17.7.2 Introduction to RAG
Introduced in 2020 [23], RAG framework can be thought of as combining two techniques -
- Generation
- Done by LLMs.
- LLM models used are typically tuned for question-answering
- LLM responds to a user query.
- Retrieval-Augmented
- Use an external database to store specific knowledge
- Retrieve the required information from the provided knowledge base
- Provide this retrieved information to the LLMs as context to answer user question.

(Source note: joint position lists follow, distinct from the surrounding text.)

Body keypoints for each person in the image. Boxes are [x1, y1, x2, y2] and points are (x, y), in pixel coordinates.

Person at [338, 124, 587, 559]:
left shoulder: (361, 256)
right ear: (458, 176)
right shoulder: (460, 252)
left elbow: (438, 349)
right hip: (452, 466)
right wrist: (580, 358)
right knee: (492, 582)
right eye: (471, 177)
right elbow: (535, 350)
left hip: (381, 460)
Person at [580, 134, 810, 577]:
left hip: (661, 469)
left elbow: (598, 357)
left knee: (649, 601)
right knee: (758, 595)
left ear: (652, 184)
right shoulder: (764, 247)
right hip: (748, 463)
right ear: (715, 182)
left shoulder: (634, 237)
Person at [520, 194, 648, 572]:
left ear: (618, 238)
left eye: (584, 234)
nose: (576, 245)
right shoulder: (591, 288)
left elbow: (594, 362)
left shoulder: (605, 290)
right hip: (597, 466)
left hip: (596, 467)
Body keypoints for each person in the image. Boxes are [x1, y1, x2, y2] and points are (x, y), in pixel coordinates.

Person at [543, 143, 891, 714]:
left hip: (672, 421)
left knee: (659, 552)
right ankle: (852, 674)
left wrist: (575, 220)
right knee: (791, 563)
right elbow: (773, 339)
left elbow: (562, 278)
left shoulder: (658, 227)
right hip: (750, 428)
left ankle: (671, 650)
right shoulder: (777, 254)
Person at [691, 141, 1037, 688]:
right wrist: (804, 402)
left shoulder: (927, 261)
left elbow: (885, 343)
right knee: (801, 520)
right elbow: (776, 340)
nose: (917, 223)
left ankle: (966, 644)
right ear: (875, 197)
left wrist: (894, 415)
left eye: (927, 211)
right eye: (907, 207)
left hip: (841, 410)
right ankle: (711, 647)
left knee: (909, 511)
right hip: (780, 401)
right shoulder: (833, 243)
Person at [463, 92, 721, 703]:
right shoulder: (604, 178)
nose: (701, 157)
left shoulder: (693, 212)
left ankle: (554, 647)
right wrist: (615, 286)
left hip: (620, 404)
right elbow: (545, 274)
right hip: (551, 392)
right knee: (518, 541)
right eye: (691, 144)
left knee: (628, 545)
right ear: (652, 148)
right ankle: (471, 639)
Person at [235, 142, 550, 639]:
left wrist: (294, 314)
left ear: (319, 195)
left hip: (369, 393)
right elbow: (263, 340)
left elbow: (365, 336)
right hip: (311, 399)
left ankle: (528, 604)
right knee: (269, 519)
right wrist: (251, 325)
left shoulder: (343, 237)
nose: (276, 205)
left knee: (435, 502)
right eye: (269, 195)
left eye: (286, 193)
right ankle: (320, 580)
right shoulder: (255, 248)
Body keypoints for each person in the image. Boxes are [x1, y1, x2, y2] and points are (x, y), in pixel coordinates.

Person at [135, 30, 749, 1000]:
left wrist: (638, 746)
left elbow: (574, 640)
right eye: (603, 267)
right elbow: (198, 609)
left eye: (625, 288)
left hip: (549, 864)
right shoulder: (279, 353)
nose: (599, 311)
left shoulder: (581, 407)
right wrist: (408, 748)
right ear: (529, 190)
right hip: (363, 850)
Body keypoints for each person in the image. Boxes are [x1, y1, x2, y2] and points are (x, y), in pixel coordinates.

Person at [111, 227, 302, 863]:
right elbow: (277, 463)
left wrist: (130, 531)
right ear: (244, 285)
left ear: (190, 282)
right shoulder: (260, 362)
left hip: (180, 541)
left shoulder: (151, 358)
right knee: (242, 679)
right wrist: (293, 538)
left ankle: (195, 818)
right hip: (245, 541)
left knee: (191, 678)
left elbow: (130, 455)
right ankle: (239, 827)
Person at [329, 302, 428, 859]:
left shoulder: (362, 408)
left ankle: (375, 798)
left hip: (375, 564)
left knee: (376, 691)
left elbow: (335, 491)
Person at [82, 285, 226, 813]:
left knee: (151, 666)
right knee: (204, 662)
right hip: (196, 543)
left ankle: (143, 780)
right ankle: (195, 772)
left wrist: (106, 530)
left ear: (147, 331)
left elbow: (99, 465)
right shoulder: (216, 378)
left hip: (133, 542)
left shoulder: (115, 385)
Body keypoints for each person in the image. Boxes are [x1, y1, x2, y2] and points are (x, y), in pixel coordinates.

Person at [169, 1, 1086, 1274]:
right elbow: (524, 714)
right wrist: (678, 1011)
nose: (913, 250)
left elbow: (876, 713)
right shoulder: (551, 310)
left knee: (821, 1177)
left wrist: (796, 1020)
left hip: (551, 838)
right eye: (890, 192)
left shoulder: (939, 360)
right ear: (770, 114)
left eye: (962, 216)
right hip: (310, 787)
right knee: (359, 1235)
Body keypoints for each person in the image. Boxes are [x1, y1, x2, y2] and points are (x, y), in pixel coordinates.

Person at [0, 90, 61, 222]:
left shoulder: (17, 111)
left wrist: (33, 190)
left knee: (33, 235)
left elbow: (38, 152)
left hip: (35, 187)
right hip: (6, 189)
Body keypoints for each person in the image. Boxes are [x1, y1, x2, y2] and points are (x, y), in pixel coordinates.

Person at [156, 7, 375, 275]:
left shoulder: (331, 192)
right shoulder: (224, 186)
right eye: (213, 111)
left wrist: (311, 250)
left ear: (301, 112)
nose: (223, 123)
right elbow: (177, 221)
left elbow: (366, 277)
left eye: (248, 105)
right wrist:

Let’s now compare the traditional LLM and RAG approaches
17.7.2.1 Traditional LLM approach
- User Input: The process begins with the user submitting a question.
- Prompt Engineering: The user’s question is combined with a pre-defined prompt.
- LLM Processing: The combined prompt and question are fed into the LLM.
- Response Generation: The LLM generates and returns a response based on its training.
17.7.2.2 RAG approach
- User Input: As before, the user submits a question.
- Knowledge Base Query: The question is used to query a knowledge base.
- Document Retrieval: Relevant documents are retrieved from the knowledge base.
- Prompt Construction: A prompt is constructed using:
- The original question
- Retrieved relevant documents
- Any additional context or instructions
- LLM Processing: The comprehensive prompt is fed into the LLM.
- Response Generation: The LLM generates a response based on both its pre-trained knowledge and the provided context.
Without RAG | With RAG |
---|---|
No ability to access a specific knowledge/domain | Point to a knowledge base |
No sources | Sources cited in LLM response |
Hallucinations | LLM response is grounded by relevant information from knowledge base |
Out-of-date information | Update the knowledge base with new information |
RAG has multiple use-cases. One of the most common usecase is a chatbot that can answer specific questions. For example, lets say we have a chatbot that has the knowledge base of documentation on supercomputers. This chatbot could help users write scripts/jobs(SLURM scripts) to be submitted to supercomputers, can help guide users to specific section in the documentation if they are stuck, and might even help in debugging errors once their script runs on a supercomputer. If a new SLURM package is introduced, the supercomputer maintainers just need to update the SLURM documentation, which gets pulled into the knowledge base. Hence the chatbot will always have access to the latest information.
More detailed information about RAG and its implementation will be discussed in detail in the hands-on part.